## Items from a dataset
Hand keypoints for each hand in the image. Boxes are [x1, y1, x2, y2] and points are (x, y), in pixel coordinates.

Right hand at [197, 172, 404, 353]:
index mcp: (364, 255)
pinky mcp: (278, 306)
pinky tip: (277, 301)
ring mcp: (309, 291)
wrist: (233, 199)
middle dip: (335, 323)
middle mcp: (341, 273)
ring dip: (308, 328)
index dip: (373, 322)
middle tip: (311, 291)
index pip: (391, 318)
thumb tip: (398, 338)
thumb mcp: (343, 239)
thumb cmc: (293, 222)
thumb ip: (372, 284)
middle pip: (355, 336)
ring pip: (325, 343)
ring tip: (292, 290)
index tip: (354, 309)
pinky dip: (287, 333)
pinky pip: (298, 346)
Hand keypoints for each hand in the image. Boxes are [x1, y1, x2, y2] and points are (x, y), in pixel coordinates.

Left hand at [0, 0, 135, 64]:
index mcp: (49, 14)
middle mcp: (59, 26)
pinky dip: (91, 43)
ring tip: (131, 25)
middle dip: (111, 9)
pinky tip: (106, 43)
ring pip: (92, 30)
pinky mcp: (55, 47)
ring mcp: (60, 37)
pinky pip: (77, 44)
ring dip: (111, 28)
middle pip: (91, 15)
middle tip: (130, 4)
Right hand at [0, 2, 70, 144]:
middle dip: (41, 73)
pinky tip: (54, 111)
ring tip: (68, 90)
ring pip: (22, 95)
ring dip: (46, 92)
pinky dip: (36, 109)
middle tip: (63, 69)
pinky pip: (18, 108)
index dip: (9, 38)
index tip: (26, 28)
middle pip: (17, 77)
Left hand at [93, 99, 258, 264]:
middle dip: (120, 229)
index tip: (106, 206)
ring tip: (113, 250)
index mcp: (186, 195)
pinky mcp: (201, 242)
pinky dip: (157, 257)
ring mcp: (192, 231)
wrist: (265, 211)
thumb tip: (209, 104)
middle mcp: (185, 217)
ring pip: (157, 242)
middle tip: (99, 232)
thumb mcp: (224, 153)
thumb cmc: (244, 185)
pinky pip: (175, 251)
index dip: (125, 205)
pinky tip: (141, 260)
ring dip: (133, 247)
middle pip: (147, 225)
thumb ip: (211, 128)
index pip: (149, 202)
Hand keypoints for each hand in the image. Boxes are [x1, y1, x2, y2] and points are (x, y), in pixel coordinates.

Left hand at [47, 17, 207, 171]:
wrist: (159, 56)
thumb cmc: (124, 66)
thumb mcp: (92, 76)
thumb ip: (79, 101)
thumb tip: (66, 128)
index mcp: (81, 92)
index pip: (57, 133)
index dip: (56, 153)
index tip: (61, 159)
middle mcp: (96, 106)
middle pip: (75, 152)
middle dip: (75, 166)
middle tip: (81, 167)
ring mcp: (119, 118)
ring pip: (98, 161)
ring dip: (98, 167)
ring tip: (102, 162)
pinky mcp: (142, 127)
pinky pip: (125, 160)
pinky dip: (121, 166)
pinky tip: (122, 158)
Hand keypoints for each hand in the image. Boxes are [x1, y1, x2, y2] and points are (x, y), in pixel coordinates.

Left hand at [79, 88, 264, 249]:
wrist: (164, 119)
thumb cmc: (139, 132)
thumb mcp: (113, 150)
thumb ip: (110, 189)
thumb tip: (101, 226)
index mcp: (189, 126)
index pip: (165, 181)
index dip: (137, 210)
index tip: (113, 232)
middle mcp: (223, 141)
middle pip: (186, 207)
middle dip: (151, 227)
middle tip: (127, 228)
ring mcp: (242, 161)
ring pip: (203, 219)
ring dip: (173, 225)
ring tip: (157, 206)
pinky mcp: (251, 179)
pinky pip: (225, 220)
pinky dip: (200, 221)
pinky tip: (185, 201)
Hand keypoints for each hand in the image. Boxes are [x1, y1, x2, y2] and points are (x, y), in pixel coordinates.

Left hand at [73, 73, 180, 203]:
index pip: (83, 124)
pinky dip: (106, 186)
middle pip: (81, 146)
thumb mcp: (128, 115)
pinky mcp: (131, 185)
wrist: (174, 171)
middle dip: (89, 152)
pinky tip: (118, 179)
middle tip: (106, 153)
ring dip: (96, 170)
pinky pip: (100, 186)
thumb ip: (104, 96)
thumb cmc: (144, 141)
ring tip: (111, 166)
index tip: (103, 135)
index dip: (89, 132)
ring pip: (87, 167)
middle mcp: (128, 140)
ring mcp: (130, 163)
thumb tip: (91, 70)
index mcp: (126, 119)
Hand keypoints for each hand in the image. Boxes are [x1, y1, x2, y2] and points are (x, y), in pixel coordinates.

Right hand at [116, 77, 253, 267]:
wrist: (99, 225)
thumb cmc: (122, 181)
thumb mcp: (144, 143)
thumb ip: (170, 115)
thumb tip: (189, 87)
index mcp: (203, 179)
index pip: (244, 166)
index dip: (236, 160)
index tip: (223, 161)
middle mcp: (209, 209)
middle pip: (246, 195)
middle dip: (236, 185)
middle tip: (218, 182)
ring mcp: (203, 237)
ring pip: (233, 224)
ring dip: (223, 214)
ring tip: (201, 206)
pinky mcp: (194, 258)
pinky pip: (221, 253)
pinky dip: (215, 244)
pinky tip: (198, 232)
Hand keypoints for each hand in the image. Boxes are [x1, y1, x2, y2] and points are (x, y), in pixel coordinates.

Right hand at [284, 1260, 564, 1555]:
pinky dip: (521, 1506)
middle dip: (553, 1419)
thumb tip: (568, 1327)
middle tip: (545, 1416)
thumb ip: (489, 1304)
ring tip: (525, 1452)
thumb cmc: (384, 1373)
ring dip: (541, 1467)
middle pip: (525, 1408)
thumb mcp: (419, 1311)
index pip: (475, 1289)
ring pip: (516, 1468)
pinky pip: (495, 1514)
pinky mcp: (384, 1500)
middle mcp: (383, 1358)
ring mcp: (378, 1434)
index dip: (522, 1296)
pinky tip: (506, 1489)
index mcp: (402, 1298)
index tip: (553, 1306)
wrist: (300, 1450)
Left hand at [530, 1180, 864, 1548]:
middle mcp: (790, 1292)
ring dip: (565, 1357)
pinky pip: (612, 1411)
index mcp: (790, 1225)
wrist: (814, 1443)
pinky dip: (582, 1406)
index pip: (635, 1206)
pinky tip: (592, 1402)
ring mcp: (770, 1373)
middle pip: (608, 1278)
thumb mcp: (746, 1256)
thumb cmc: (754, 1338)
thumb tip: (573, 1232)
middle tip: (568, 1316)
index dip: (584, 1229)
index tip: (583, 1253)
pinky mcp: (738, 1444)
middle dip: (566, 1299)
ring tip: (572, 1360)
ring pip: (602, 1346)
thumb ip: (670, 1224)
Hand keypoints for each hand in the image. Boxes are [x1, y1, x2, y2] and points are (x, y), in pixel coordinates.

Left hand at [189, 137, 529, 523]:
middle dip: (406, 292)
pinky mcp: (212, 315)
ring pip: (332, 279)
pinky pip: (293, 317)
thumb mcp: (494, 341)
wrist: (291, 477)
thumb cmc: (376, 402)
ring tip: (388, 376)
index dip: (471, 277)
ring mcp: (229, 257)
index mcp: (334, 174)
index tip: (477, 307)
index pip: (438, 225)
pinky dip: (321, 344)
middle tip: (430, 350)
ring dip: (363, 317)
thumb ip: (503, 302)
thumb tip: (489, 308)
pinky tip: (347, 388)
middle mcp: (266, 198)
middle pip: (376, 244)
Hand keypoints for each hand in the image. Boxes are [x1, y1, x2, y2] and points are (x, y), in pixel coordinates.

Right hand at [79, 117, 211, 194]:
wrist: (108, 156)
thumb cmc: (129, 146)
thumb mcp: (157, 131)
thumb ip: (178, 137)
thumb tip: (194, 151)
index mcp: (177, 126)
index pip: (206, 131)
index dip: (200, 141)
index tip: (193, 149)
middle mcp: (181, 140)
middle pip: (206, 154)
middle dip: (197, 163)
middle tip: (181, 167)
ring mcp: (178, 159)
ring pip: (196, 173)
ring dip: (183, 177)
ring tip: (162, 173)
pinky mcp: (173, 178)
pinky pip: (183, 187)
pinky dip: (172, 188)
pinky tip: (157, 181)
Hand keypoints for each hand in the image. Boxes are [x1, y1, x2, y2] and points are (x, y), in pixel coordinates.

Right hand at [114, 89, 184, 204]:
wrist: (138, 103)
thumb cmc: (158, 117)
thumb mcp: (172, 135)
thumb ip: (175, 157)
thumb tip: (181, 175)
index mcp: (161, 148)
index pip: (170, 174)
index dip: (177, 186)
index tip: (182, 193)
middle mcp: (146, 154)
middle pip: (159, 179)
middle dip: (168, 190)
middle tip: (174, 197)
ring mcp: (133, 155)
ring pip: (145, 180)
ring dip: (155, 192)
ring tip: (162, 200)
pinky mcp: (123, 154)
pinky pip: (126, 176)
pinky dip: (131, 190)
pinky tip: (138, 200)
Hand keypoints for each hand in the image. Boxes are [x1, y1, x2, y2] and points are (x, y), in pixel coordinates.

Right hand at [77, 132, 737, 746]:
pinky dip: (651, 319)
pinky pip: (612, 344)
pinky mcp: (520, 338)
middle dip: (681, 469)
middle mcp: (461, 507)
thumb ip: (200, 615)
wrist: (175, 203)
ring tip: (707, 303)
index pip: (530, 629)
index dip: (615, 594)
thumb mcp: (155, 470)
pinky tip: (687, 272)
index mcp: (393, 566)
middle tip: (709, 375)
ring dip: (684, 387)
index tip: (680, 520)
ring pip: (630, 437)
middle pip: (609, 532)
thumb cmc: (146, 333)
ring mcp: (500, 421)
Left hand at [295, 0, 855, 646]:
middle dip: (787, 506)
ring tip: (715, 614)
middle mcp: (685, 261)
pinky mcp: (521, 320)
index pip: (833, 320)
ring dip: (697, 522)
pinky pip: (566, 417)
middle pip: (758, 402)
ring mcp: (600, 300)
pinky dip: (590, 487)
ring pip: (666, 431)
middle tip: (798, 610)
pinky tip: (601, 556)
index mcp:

## What this task involves
Set the entries down again exactly, beginning with their first line and ending with the line that contains "pinky tip: (122, 158)"; omit all other lines.

## Solution for this problem
Hand keypoints for each hand in the image. Boxes are [x1, y1, x2, y2] and points are (x, y), in pixel coordinates.

Right hand at [197, 172, 404, 353]:
index mcp: (364, 255)
pinky mcp: (278, 306)
pinky tip: (277, 301)
ring mcp: (309, 291)
wrist: (233, 199)
middle dip: (335, 323)
middle mcp: (341, 273)
ring dip: (308, 328)
index dip: (373, 322)
middle tip: (311, 291)
index pip: (391, 318)
thumb tip: (398, 338)
thumb mcp: (343, 239)
thumb cmc: (293, 222)
thumb ip: (372, 284)
middle pip: (355, 336)
ring pip: (325, 343)
ring tip: (292, 290)
index tip: (354, 309)
pinky dip: (287, 333)
pinky pip: (298, 346)
Hand keypoints for each hand in the image. Boxes are [x1, y1, x2, y2] and points are (x, y), in pixel coordinates.

Left hand at [0, 0, 135, 64]:
index mcp: (49, 14)
middle mcp: (59, 26)
pinky dip: (91, 43)
ring tip: (131, 25)
middle dip: (111, 9)
pinky tip: (106, 43)
ring pip: (92, 30)
pinky mcp: (55, 47)
ring mcp: (60, 37)
pinky pip: (77, 44)
ring dip: (111, 28)
middle pip: (91, 15)
middle tip: (130, 4)
Right hand at [0, 2, 70, 144]:
middle dip: (41, 73)
pinky tip: (54, 111)
ring tip: (68, 90)
ring pip: (22, 95)
ring dip: (46, 92)
pinky dip: (36, 109)
middle tip: (63, 69)
pinky pip: (18, 108)
index dip: (9, 38)
index tip: (26, 28)
middle pip: (17, 77)
Left hand at [93, 99, 258, 264]:
middle dip: (120, 229)
index tip: (106, 206)
ring tip: (113, 250)
index mcp: (186, 195)
pinky mcp: (201, 242)
pinky dip: (157, 257)
ring mcp: (192, 231)
wrist: (265, 211)
thumb tip: (209, 104)
middle mcp: (185, 217)
ring pip: (157, 242)
middle tip: (99, 232)
thumb mcp: (224, 153)
thumb cmc: (244, 185)
pinky pip: (175, 251)
index dip: (125, 205)
pinky tip: (141, 260)
ring dip: (133, 247)
middle pip: (147, 225)
thumb ip: (211, 128)
index pip: (149, 202)
Hand keypoints for each hand in the image. Boxes are [x1, y1, x2, y2] and points are (x, y), in pixel coordinates.

Left hand at [47, 17, 207, 171]:
wrist: (159, 56)
thumb cmc: (124, 66)
thumb mcp: (92, 76)
thumb ip: (79, 101)
thumb tip: (66, 128)
index mcp: (81, 92)
index pip: (57, 133)
index dip: (56, 153)
index tip: (61, 159)
middle mcp: (96, 106)
middle pip: (75, 152)
middle dip: (75, 166)
middle tip: (81, 167)
ring mcp: (119, 118)
ring pip: (98, 161)
ring dip: (98, 167)
ring tip: (102, 162)
pinky mcp: (142, 127)
pinky pip: (125, 160)
pinky dip: (121, 166)
pinky tip: (122, 158)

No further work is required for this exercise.